» Records shown
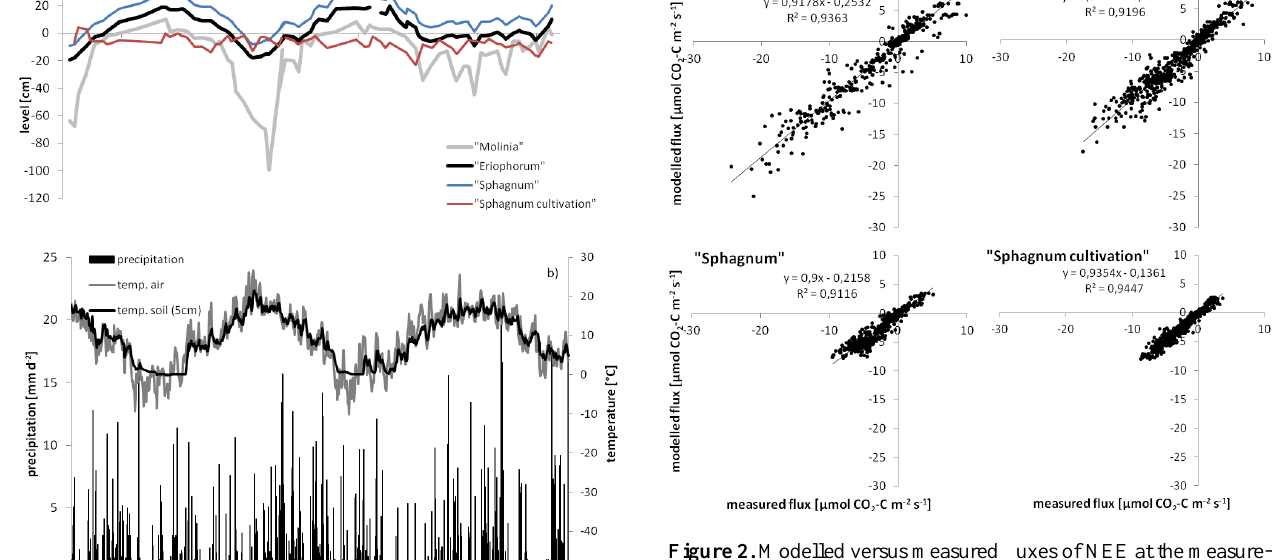
Figure 2. Modelled versus measured fluxes of NEE at the measure- ment sites. Regression equations and coefficients of determination (Pearson) ( R 2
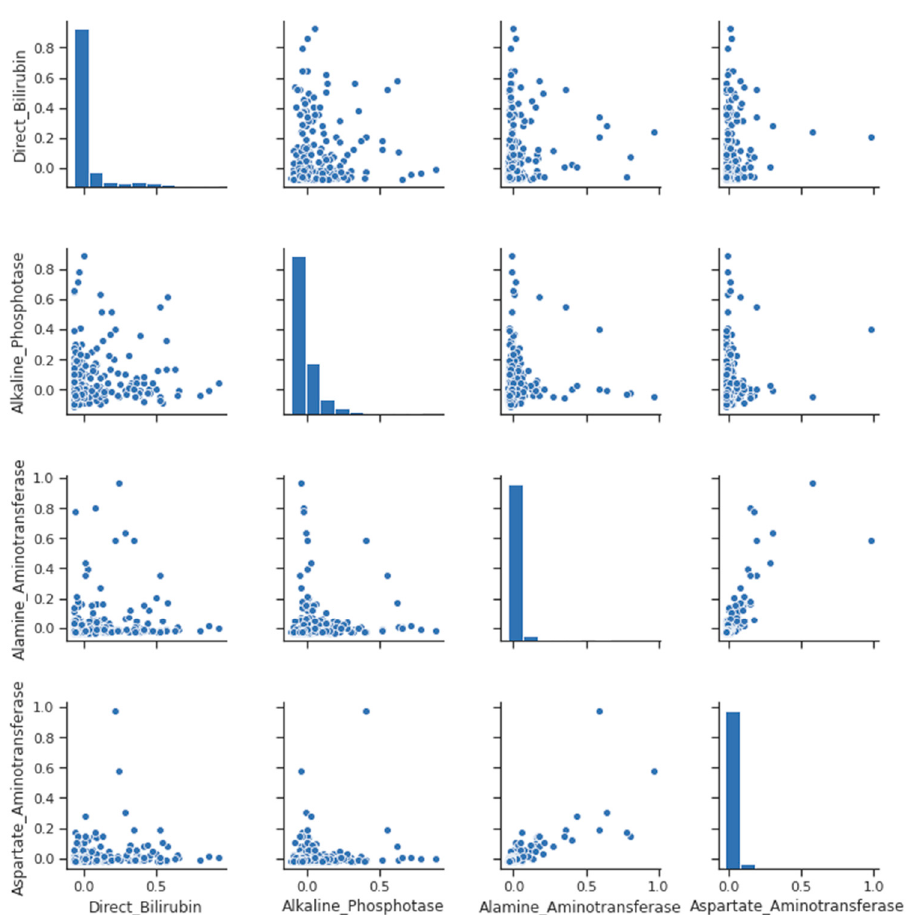
Figure 2. Pair Plot- liver disease.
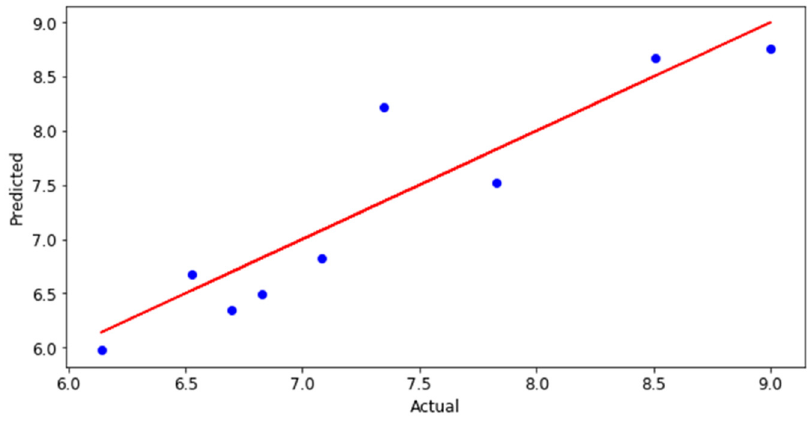
Figure 9. Actual versus predicted outcome using ATI (3 h), % water content, and soil type information from the KNN model.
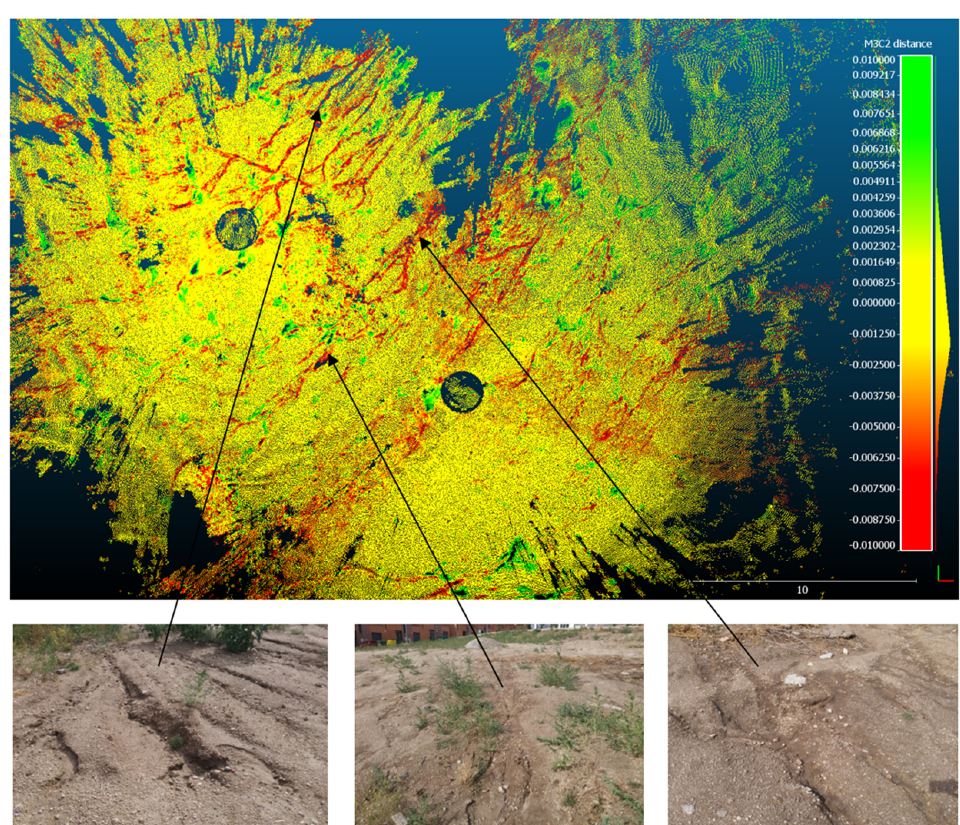
Figure 8. Detail of the result provided by the M3C2 algorithm. Notice the red in the image corre-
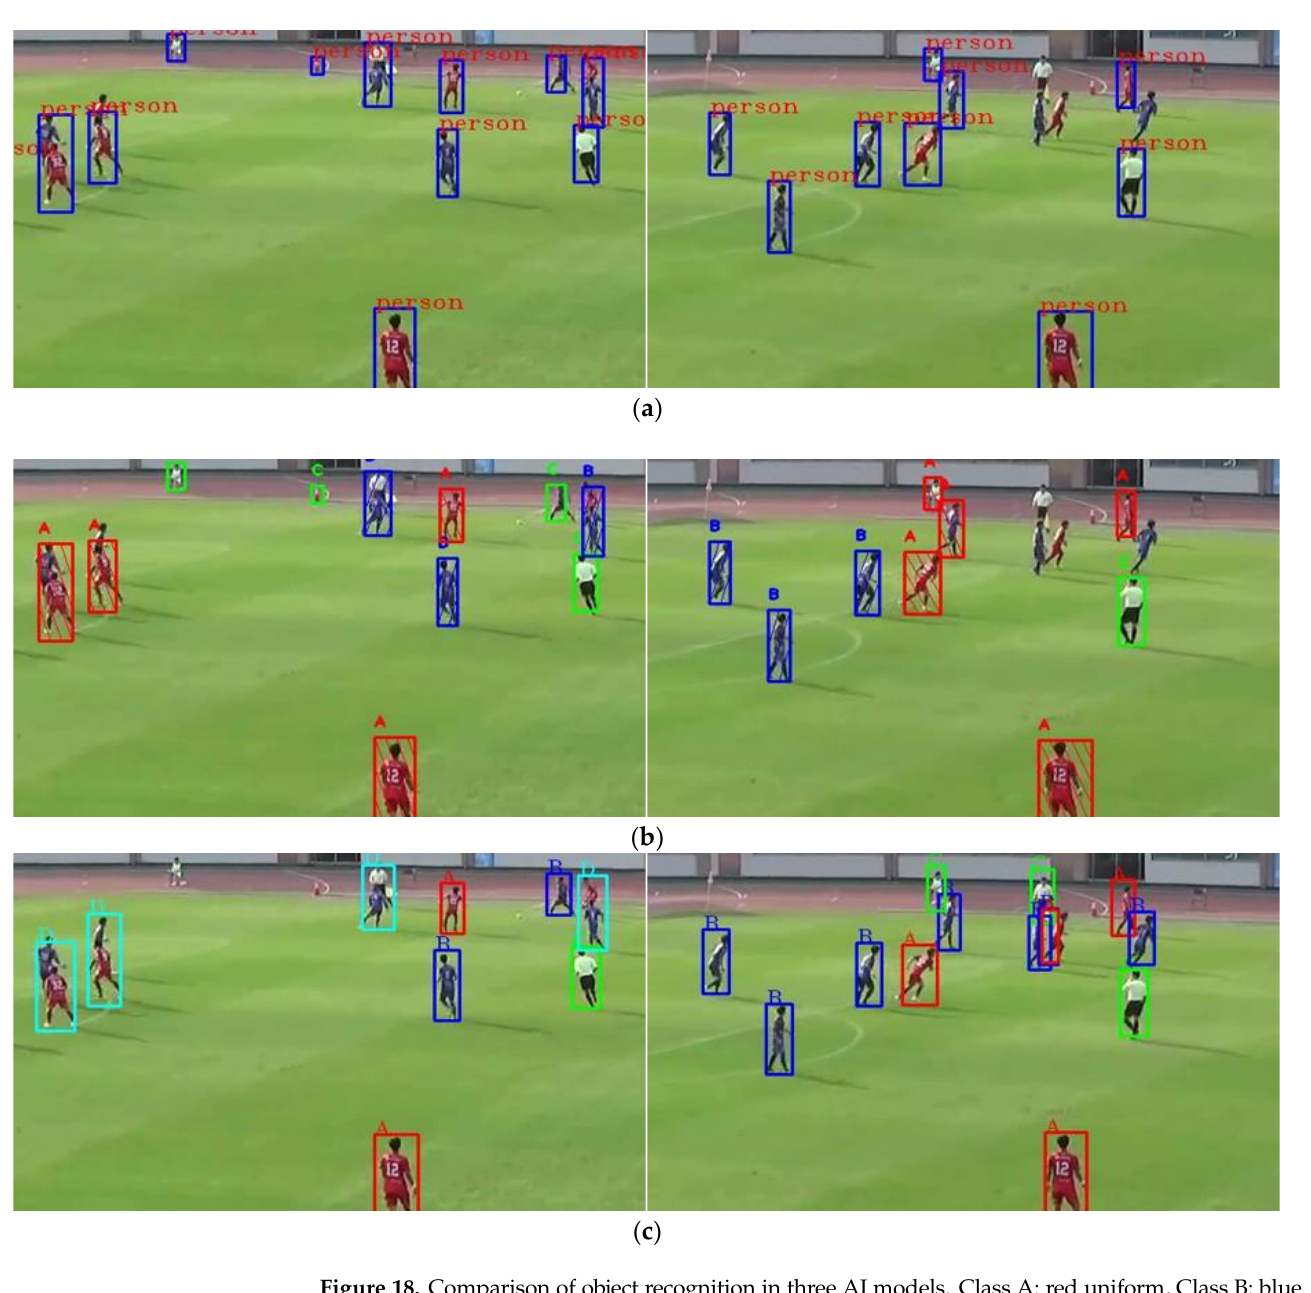
Figure 18. Comparison of object recognition in three AI models. Class A: red uniform, Class B: blue uniform, Class C: white uniform, Class D: overlapped objects; ( a ) Objects recognition in Yolov3-416 model; ( b ) Objects recognition in Yolov3-HSV model; ( c ) Objects recognition in Yolov3-Augment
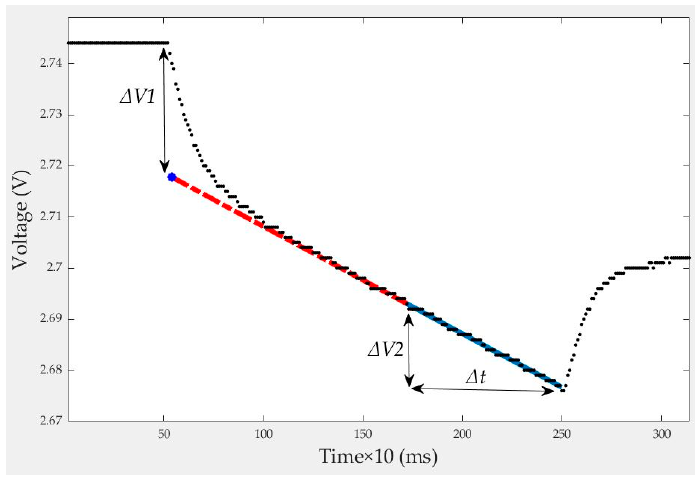
Figure 2. Voltage measured as a function of time in order to calculate internal resistance and capacitance.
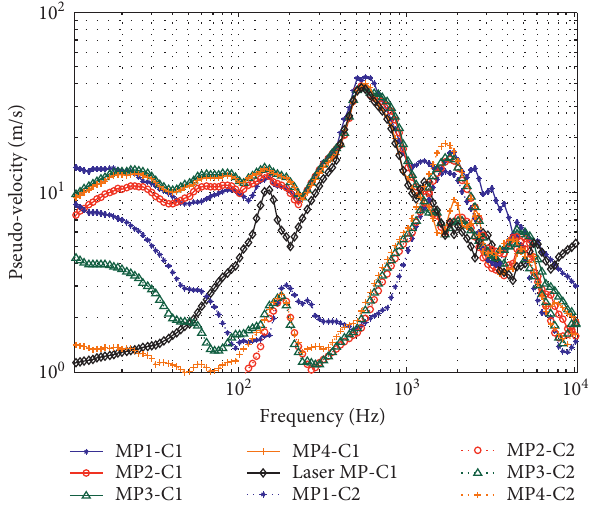
Figure 19: Pseudovelocity shock response spectrums on C1 and C2 under higher SRS.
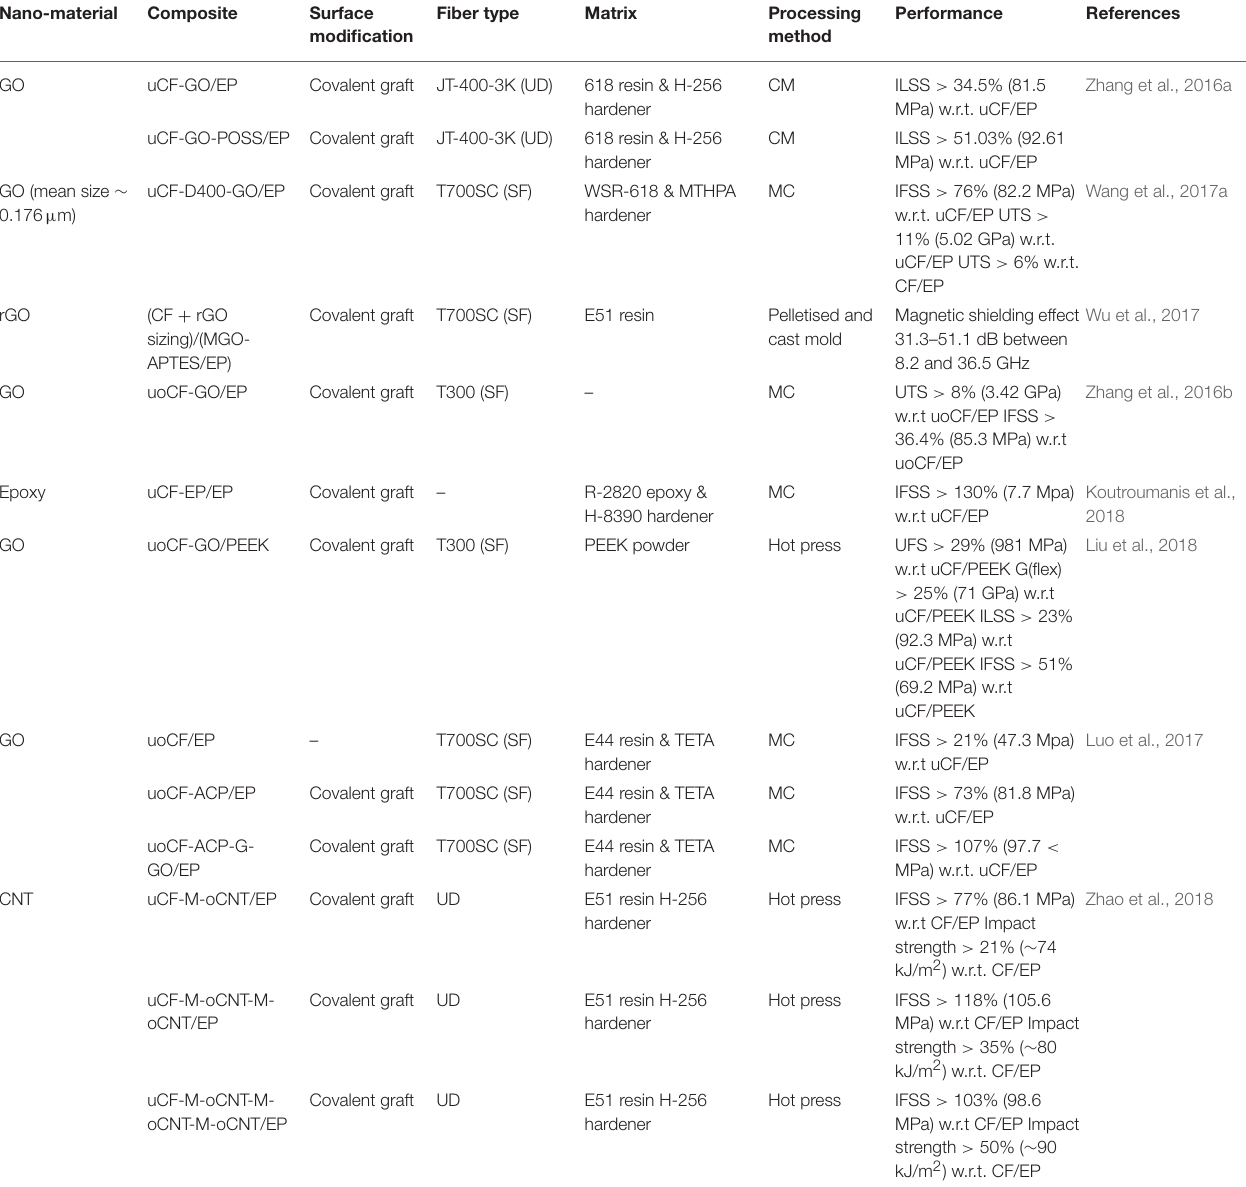
TABLE 1 | A summary of results from literature investigating covalent graft methods to modify the fiber surface properties.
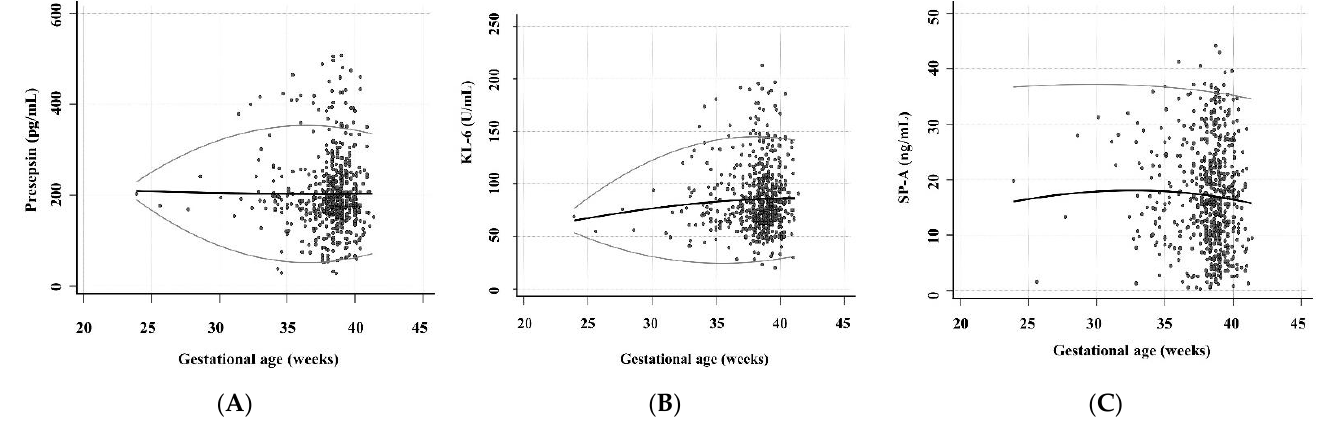
Figure 2. The levels of presepsin, KL-6, and SP-A according to the GA ( n = 576 in presepsin, n = 601 in KL-6, and n = 609 in SP-A). These scatter diagrams show the levels of ( A ) presepsin, ( B ) KL-6, and ( C ) SP-A according to the GA. The black central line indicated the median level and the gray curved line indicated 2.5th to 97.5th centile RIs. Abbreviations: KL-6, Krebs von den Lungen 6; SP-A, surfactant protein A; UCB, umbilical cord blood; GA, gestational age.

» Work request
When the line containing "Figure 8. Detail" is reached, write out that line and each one after it exactly, ending with the last line of the records; pictures are not copied.

» Solution for this problem
Figure 8. Detail of the result provided by the M3C2 algorithm. Notice the red in the image corre-
Figure 18. Comparison of object recognition in three AI models. Class A: red uniform, Class B: blue uniform, Class C: white uniform, Class D: overlapped objects; ( a ) Objects recognition in Yolov3-416 model; ( b ) Objects recognition in Yolov3-HSV model; ( c ) Objects recognition in Yolov3-Augment
Figure 2. Voltage measured as a function of time in order to calculate internal resistance and capacitance.
Figure 19: Pseudovelocity shock response spectrums on C1 and C2 under higher SRS.
TABLE 1 | A summary of results from literature investigating covalent graft methods to modify the fiber surface properties.
Figure 2. The levels of presepsin, KL-6, and SP-A according to the GA ( n = 576 in presepsin, n = 601 in KL-6, and n = 609 in SP-A). These scatter diagrams show the levels of ( A ) presepsin, ( B ) KL-6, and ( C ) SP-A according to the GA. The black central line indicated the median level and the gray curved line indicated 2.5th to 97.5th centile RIs. Abbreviations: KL-6, Krebs von den Lungen 6; SP-A, surfactant protein A; UCB, umbilical cord blood; GA, gestational age.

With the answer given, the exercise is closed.